### PROBLEM SET
[1] Return the part of the article on cannabis and tumor growth between "The compound, Delta-tetrahydrocannabinol" and "done by Harvard.", inclusive, copied word for word.
[2] Resume the article on cannabis and lung tumor growth, picking up after its last sentence.

### SELECTED TEXT
--- START ---
How cannabis cuts tumour growth in three weeks
By Owen Denning
How Cannabis Cuts Tumour Growth in Three Weeks
According to Harvard the active ingredient in marijuana cuts tumour growth in common lung cancer in half and significantly reduces the ability of the cancer to spread, which have been tested in both lab and mouse studies by Harvard.
The compound, Delta-tetrahydrocannabinol (THC), inhibits EGF-induced growth and migration in epidermal growth factor receptor (EGFR) expressing non-small cell lung cancer cell lines. Lung cancers that over-express EGFR are usually highly aggressive and resistant to chemotherapy, this was the first set of experiments done by Harvard.
Endocannabinoids, which are cannabinoids that are naturally produced in the body and activate these receptors. THC also targets the cannabinoids receptors CB1 and CB2 which are similar to endocannabinoids. The researchers suggest that THC or other designer agents that activate these receptors might be used in a targeted fashion to treat lung cancer.
--- END ---
### MATERIAL SUPPLIED
--- START ---
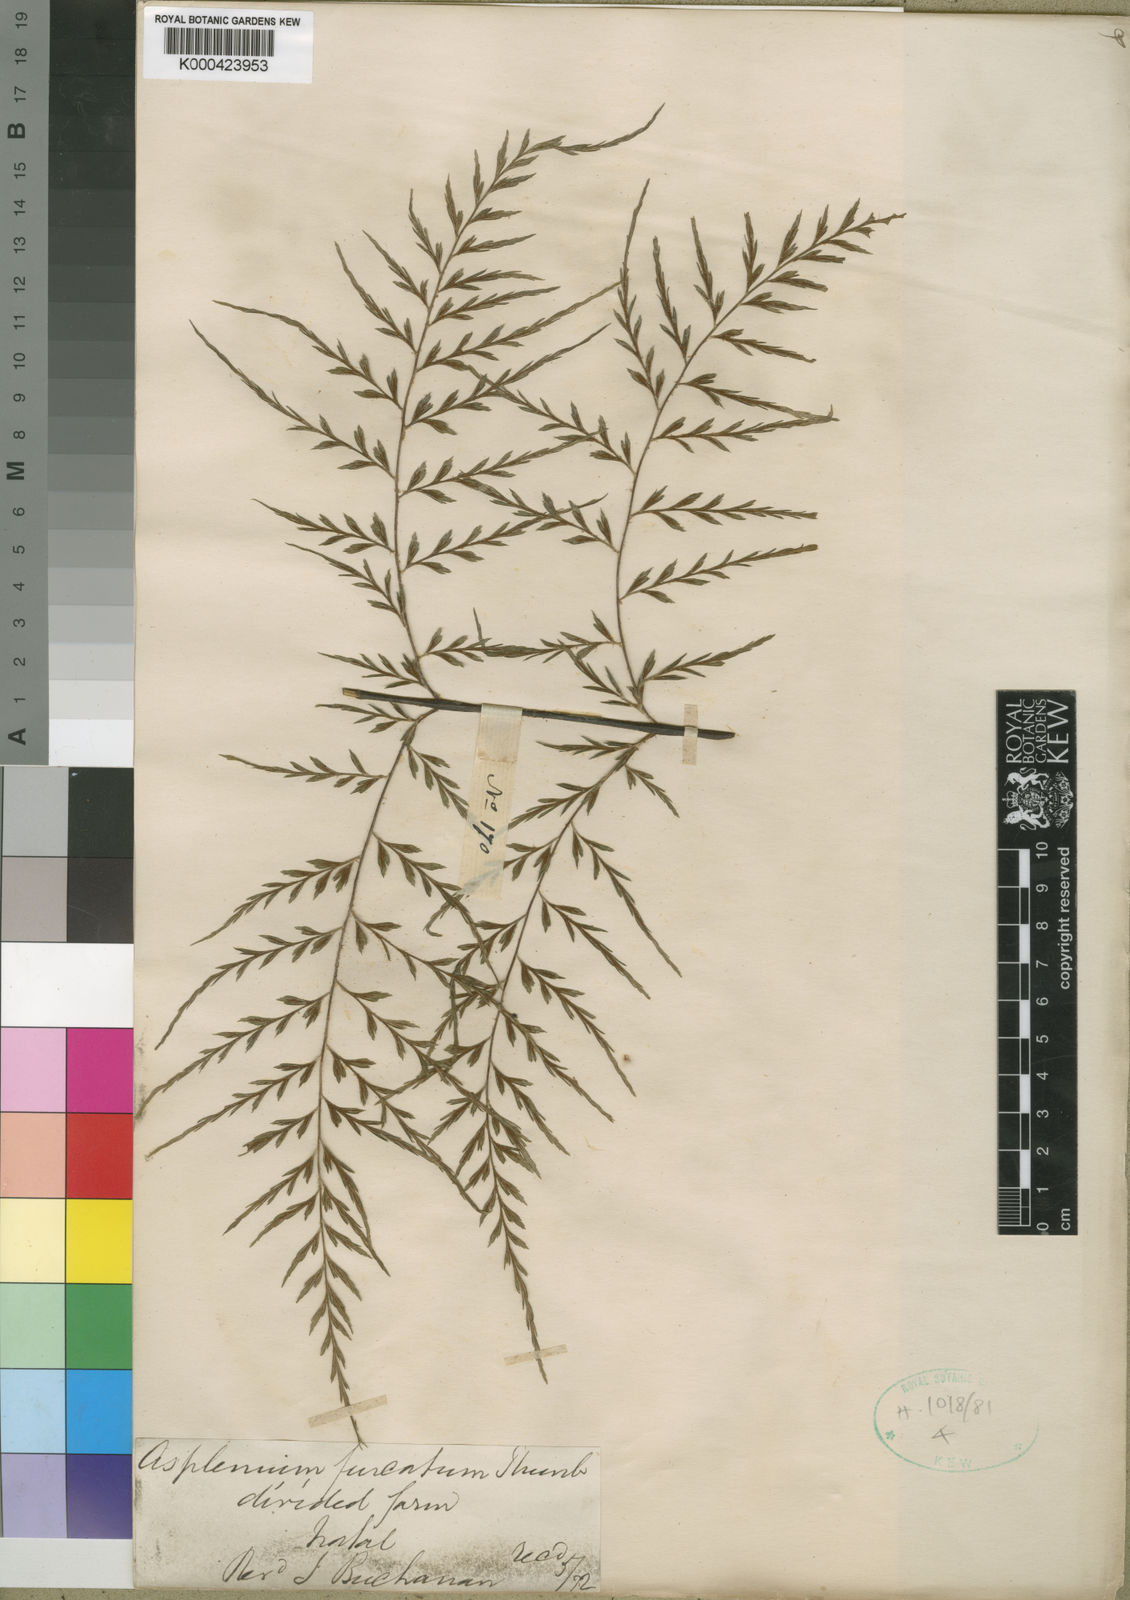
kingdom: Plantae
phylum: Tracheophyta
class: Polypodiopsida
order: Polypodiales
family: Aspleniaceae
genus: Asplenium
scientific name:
--- END ---
### ANSWERS TO THE EXERCISE
[1]
The compound, Delta-tetrahydrocannabinol (THC), inhibits EGF-induced growth and migration in epidermal growth factor receptor (EGFR) expressing non-small cell lung cancer cell lines. Lung cancers that over-express EGFR are usually highly aggressive and resistant to chemotherapy, this was the first set of experiments done by Harvard.

[2]
Although a medical derivative of THC, known as Marinol, has been approved for use as an appetite stimulant for cancer patients, and a small number of U.S. states allow use of medical marijuana to treat the same side effect. Cannabinoids receptors CB1 and CB2 act through endocannabinoids (as well as THC) and are thought to play a role in variety of biological functions, including pain and anxiety control and inflammation.
In a recent study researcher first demonstrated that two different lung cancer cell lines as well as patient lung tumour samples express CB1 and CB2, and that non-toxic doses of THC inhibited growth and spread in the cell lines. Then, for three weeks, researchers injected standard doses of THC into mice that had been implanted with human lung cancer cells and found that tumours were reduced in size and weight by about 50 percent in treated animals compared to a control group. Also, a 60 percent reduction in cancer lesions on the lungs were found in the mice as well as a significant reduction in protein markers associated with cancer progression.
Harvard also speculate that THC may also interfere with angiogenesis and vascularization, which promotes cancer growth, and they also say that cancer could be activating molecules that arrest the cell cycle however they are not exactly sure as to why cancer inhibits tumour growth and tests are needed to be carried out to know exactly why.